TRIBUNLOMBOK.COM, MATARAM - Dinas Lingkungan Hidup dan Kehutanan (DLHK) Provinsi Nusa Tenggara Barat (NTB), mengaku terkendala jumlah anggaran dalam melakukan pengawasan di sektor pertambangan dan pertambakan.

Kepala DLHK NTB Didik Mahmud Gunawan Hadi mengatakan dengan anggaran yang terbatas ini, pengawasan dilakukan berdasarkan prioritas zonasi dan aduan masyarakat.

"Misalnya tambang non logam atau galian C itu banyak di Lombok Timur itu yang kita awasi, prioritas kesana. Tambak paling banyak di utara kita ke utara dengan anggaran yang terbatas itu," kata Didik, Jumat (24/4/2026).

Pada tahun 2025 lalu jumlah anggaran pengawasan hanya Rp50 juta, tahun ini mengalami sedikit peningkatan sebesar Rp120 juta.

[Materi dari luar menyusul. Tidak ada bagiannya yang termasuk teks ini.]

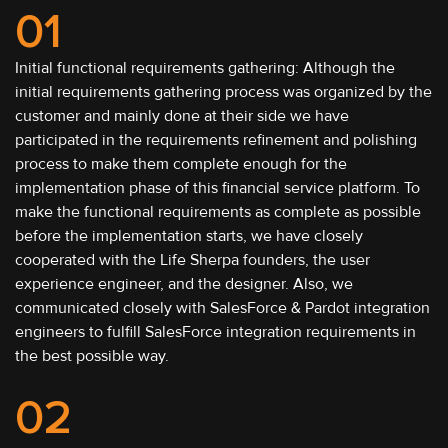
01
Initial functional requirements gathering: Although the
initial requirements gathering process was organized by the
customer and mainly done at their side we have
participated in the requirements refinement and polishing
process to make them complete enough for the
implementation phase of this financial service platform. To
make the functional requirements as complete as possible
before the implementation starts, we have closely
cooperated with the Life Sherpa founders, the user
experience engineer, and the designer. Also, we
communicated closely with SalesForce & Pardot integration
engineers to fulfill SalesForce integration requirements in
the best possible way.
02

Namun dengan ratusan perusahaan yang harus diawasi, anggaran ini belum mencukupi.

Didik mengatakan tahun lalu sejumlah perusahaan mendapatkan sanksi administrasi karena banyak yang melanggar izin lingkungan, imbasnya mereka harus membayar denda sesuai dengan jenis pelanggaran yang dilakukan.

Besaran denda inipun diatur Peraturan Menteri (Permen) Lingkungan Hidup dan Kehutanan Nomor 14 tahun 2023. Denda ini nanti masuk kedalam penerimaan negara bukan pajak (PNPB).

Sebelumnya Komisi II DPRD NTB menyoroti terkait dengan persoalan lingkungan di sektor kelautan dan perikanan, pengelolaan air limbah belum dilakukan secara optimal.

"Praktik pembuangan air limbah yang tidak terkendali berpotensi menurunkan kualitas perairan, merusak ekosistem pesisir dan mengancam produksi itu sendiri," kata Wakil Ketua Komisi II DPRD NTB, Megawati Lestari.

Baca juga: Polisi Cek Lokasi Dugaan Tambang Emas Ilegal di Sekotong, Hanya Temukan Kolam Terbengkalai

Politisi Partai Golkar ini mengatakan luas perairan berstatus baik mencapai 14.528 hektar dari total luas 29.159 hektar luas laut NTB. Angka ini tidak berbanding lurus dengan kekuatan ekonomi yang dihasilkan.

Dewan memberikan rekomendasi terkait dengan persoalan ini, yakni membentuk tim yang bisa memantau pembuangan air limbah secara berkala guna menjamin kepatuhan terhadap standar lingkungan.